The authors describe a very interesting case of SARS-CoV-2-associated obliterative arteritis causing massive 2 testicular infarction, which could be improved after revision.

Abstract: provides a fair summary of the article

There are few major comments:

-Covid-19 is associated with coagulopathy. Could you please provide information regarding D-dimers, PT/aPTT and fibrinogen levels?

-Please also report if patient presented vasculitis in other organs.

-Covid-19 vasculitis has been reported mainly in severely ill patients. Have you tried any of the proposed treatments in your patients (steroids,anticoagulants?)

-Please also report how the patients was treated for his Covid-19 before obliterative arteritis presentation.

Minor comments:

The manuscript will require only  minor copy editing during production to formalize the English.

Author Response

The authros thank the reviewer's comments.
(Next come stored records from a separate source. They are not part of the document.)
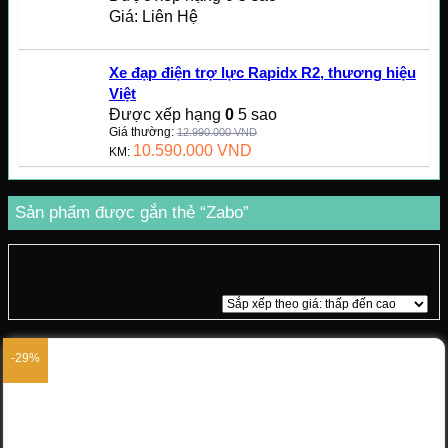
Giá: Liên Hệ
Xe đạp điện trợ lực Rapidx R2, thương hiệu
Việt
Được xếp hạng
0
5 sao
Giá thường:
12.990.000
VND
10.590.000
VND
KM:
Sản phẩm được gắn thẻ “Zabo”
Showing all 10 results
-29%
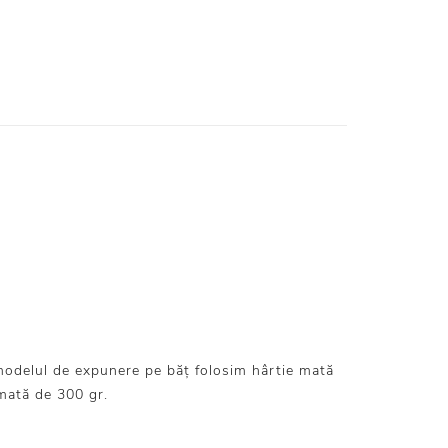
modelul de expunere pe băț folosim hârtie mată
mată de 300 gr.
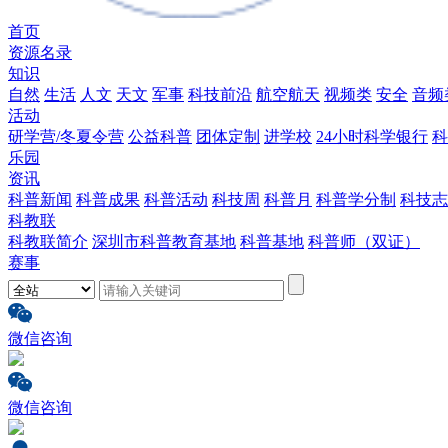
首页
资源名录
知识
自然
生活
人文
天文
军事
科技前沿
航空航天
视频类
安全
音频
活动
研学营/冬夏令营
公益科普
团体定制
进学校
24小时科学银行
科
乐园
资讯
科普新闻
科普成果
科普活动
科技周
科普月
科普学分制
科技志
科教联
科教联简介
深圳市科普教育基地
科普基地
科普师（双证）
赛事
微信咨询
微信咨询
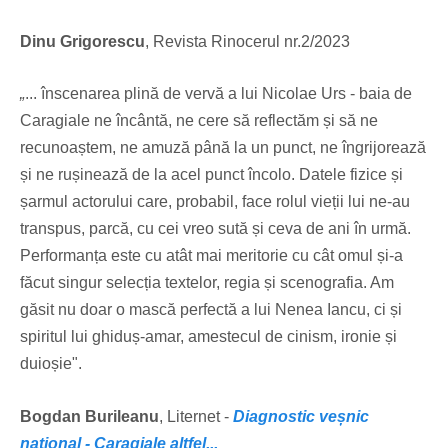
Dinu Grigorescu
, Revista Rinocerul nr.2/2023
„
... înscenarea plină de vervă a lui Nicolae Urs - baia de
Caragiale ne încântă, ne cere să reflectăm și să ne
recunoaștem, ne amuză până la un punct, ne îngrijorează
și ne rușinează de la acel punct încolo. Datele fizice și
șarmul actorului care, probabil, face rolul vieții lui ne-au
transpus, parcă, cu cei vreo sută și ceva de ani în urmă.
Performanța este cu atât mai meritorie cu cât omul și-a
făcut singur selecția textelor, regia și scenografia. Am
găsit nu doar o mască perfectă a lui Nenea Iancu, ci și
spiritul lui ghiduș-amar, amestecul de cinism, ironie și
duioșie".
Bogdan Burileanu
, Liternet -
Diagnostic veșnic
național - Caragiale altfel...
  1. There was not coagulopathy in any moment of the clinical course (added in the text). Coagulation pattern was absolutely within the normal limits.
  2. No signs or symptoms of vasculitis were detected elsewhere (added in the text).
  3. Since the patient had very mild manifestation of Covid-19 infection, only symptomatic treatment was instaured. Corticoids were administered after left orchiectomy as a preventive attitude.
  4. Minor changes in the English have been included throughout the text.

Round 2

Reviewer 2 Report

I am fine with the current version of the manuscript.